> _Required action_:
Retype the records below from their first line through the line holding "ring tip: (395, 130)", including both ends and no pictures.

> _Records shown_:
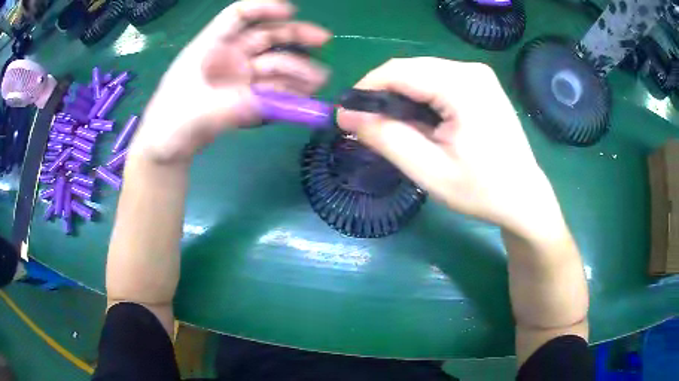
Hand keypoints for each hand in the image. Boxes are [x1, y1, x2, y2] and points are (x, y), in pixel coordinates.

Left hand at [131, 0, 330, 164]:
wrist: (165, 149)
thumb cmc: (168, 125)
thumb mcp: (194, 115)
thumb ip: (228, 108)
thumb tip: (265, 104)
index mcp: (209, 48)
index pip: (237, 16)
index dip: (264, 8)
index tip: (291, 12)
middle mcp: (227, 57)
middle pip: (264, 36)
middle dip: (294, 36)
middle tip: (324, 41)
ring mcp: (236, 77)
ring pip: (272, 65)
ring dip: (296, 71)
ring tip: (319, 81)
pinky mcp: (243, 97)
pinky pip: (268, 91)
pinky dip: (285, 95)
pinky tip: (302, 100)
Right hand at [337, 57, 563, 237]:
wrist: (524, 197)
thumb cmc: (482, 190)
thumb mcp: (430, 171)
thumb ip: (387, 139)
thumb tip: (347, 116)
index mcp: (462, 85)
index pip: (398, 71)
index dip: (365, 90)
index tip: (347, 116)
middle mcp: (470, 70)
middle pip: (409, 70)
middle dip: (382, 95)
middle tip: (368, 128)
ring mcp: (478, 75)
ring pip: (421, 74)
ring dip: (401, 98)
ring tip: (395, 130)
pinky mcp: (480, 84)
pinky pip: (437, 81)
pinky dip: (420, 99)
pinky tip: (421, 124)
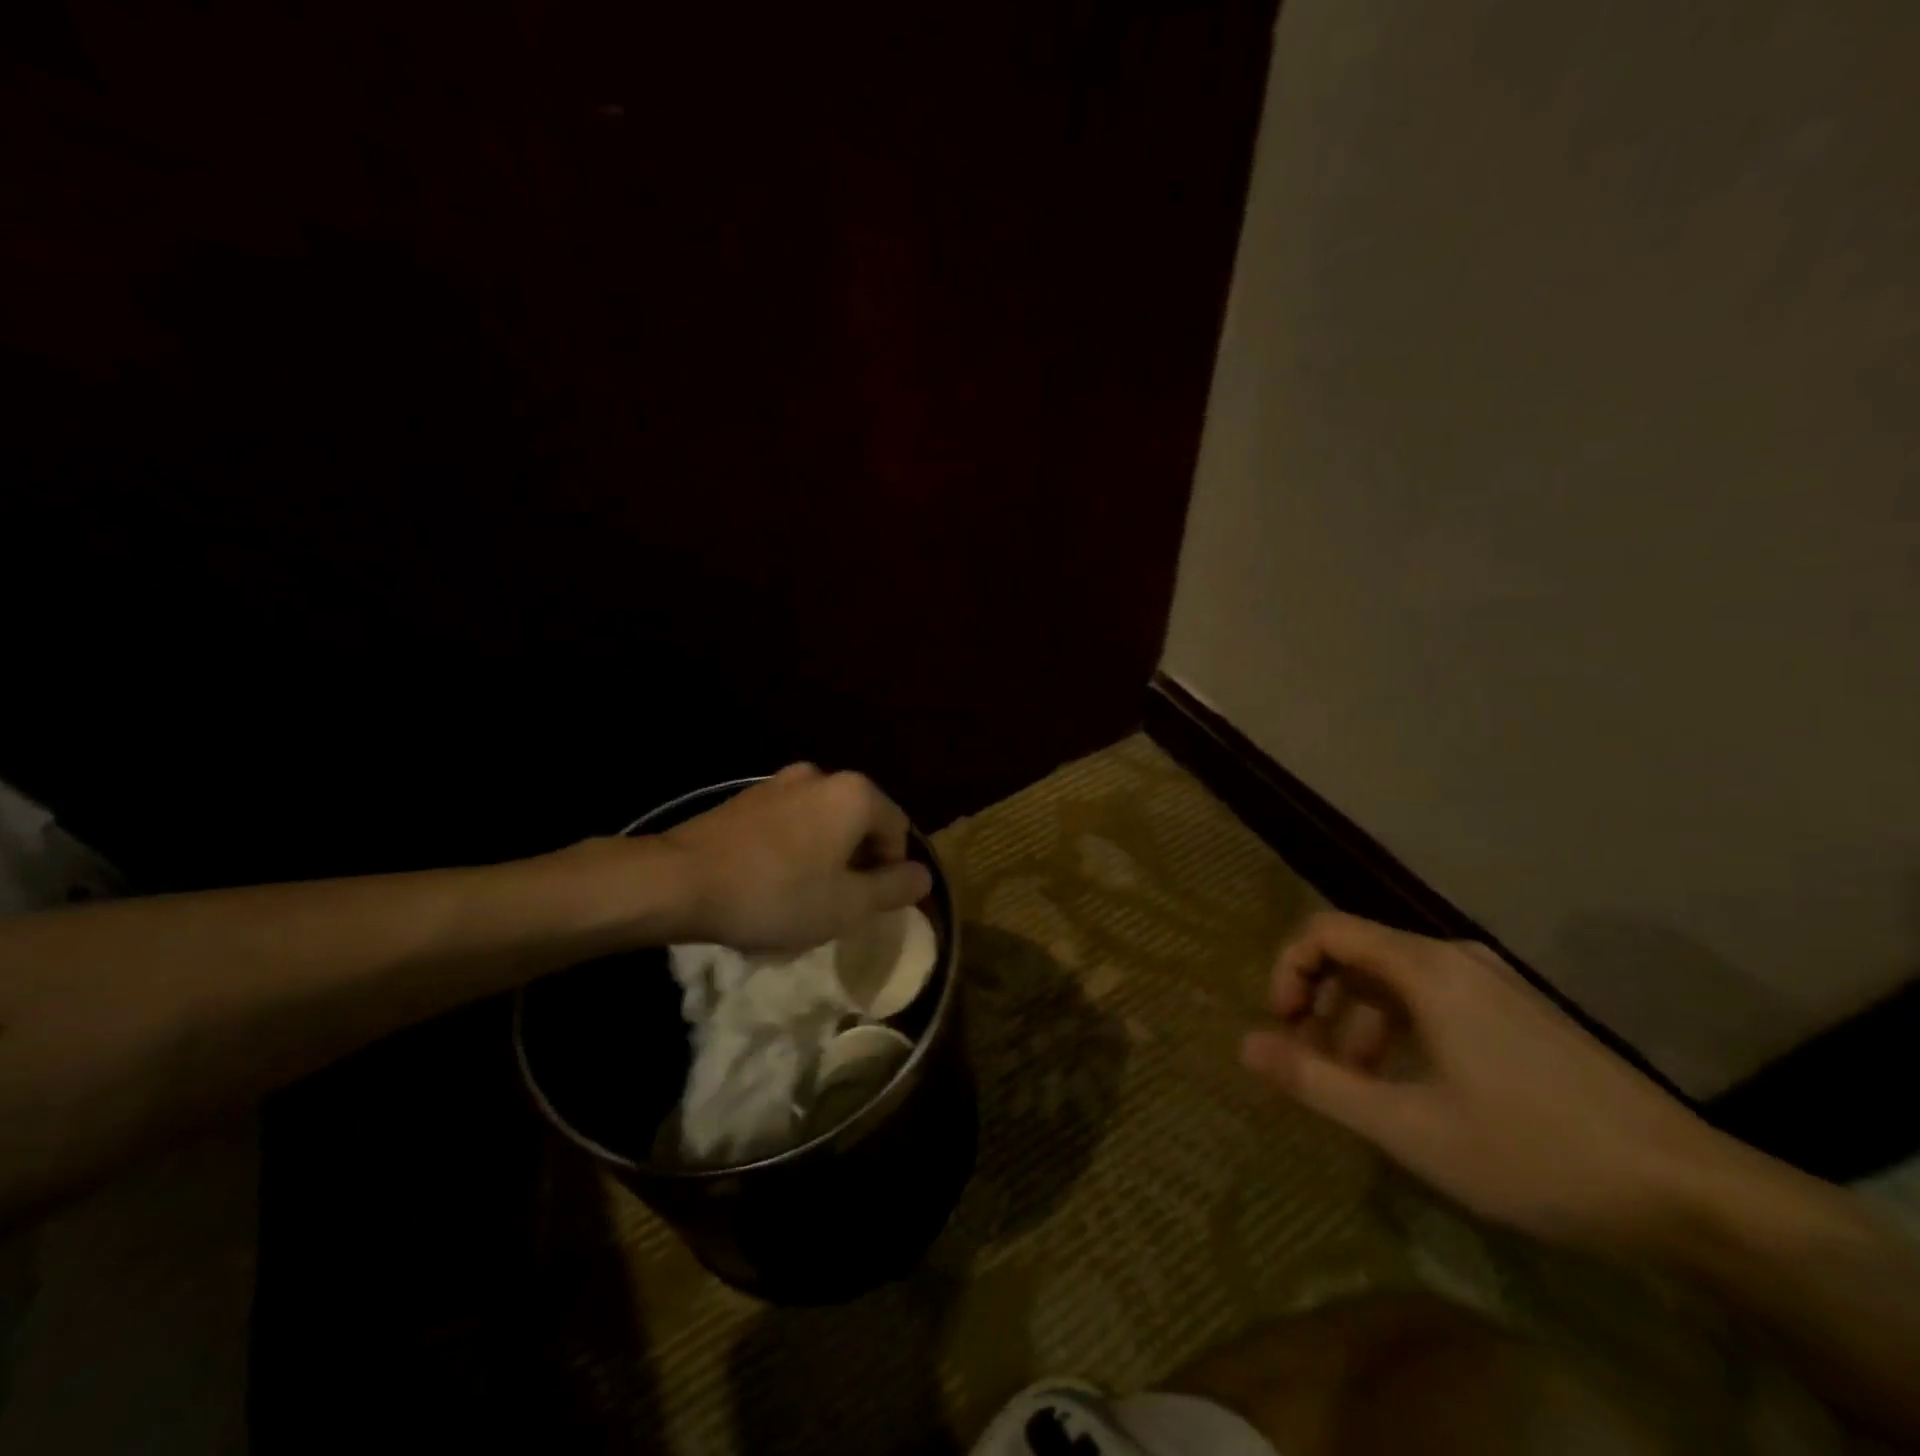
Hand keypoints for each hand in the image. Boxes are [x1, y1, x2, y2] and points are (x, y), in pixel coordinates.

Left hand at [659, 764, 932, 952]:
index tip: (865, 907)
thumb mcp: (848, 905)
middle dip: (857, 865)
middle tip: (835, 906)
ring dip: (824, 859)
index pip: (898, 831)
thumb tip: (923, 875)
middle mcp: (822, 776)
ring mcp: (779, 783)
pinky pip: (789, 824)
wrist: (679, 881)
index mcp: (854, 794)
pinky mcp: (747, 798)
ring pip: (823, 825)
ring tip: (799, 900)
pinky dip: (793, 850)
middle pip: (860, 825)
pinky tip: (768, 884)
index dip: (890, 873)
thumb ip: (895, 888)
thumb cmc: (776, 894)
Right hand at [1240, 911, 1735, 1252]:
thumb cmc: (1532, 1150)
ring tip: (1355, 1081)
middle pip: (1358, 950)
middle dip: (1318, 996)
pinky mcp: (1521, 1013)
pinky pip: (1434, 999)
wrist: (1691, 1194)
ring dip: (1356, 1017)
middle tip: (1308, 1055)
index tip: (1282, 1026)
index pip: (1325, 930)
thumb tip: (1244, 1044)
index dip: (1287, 969)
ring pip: (1395, 978)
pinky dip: (1399, 1028)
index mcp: (1425, 968)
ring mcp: (1495, 984)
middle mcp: (1455, 958)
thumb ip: (1316, 1080)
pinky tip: (1413, 1085)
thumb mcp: (1407, 1125)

> _Solution to this problem_:
Hand keypoints for each hand in the image. Boxes are [x1, y1, x2, y2] and points are (x, y), in pixel coordinates.

Left hand at [131, 0, 330, 164]:
wrist: (165, 149)
thumb cmc: (168, 125)
thumb mcp: (194, 115)
thumb ip: (228, 108)
thumb tip: (265, 104)
index mcp: (209, 48)
index pip: (237, 16)
index dip: (264, 8)
index tip: (291, 12)
middle mcp: (227, 57)
middle pip: (264, 36)
middle dip: (294, 36)
middle tip: (324, 41)
ring mcp: (236, 77)
ring pip: (272, 65)
ring dip: (296, 71)
ring tip: (319, 81)
pinky mcp: (243, 97)
pinky pip: (268, 91)
pinky dip: (285, 95)
pinky tip: (302, 100)
Right hand at [337, 57, 563, 237]:
wrist: (524, 197)
thumb cmc: (482, 190)
thumb mcp: (430, 171)
thumb ip: (387, 139)
thumb tip: (347, 116)
index mcp: (462, 85)
index pip: (398, 71)
index dip: (365, 90)
index tip: (347, 116)
middle mcp: (470, 70)
middle pip: (409, 70)
middle dip: (382, 95)
middle tip: (368, 128)
ring mcp: (478, 75)
ring pip: (421, 74)
ring dip: (401, 98)
ring tip: (395, 130)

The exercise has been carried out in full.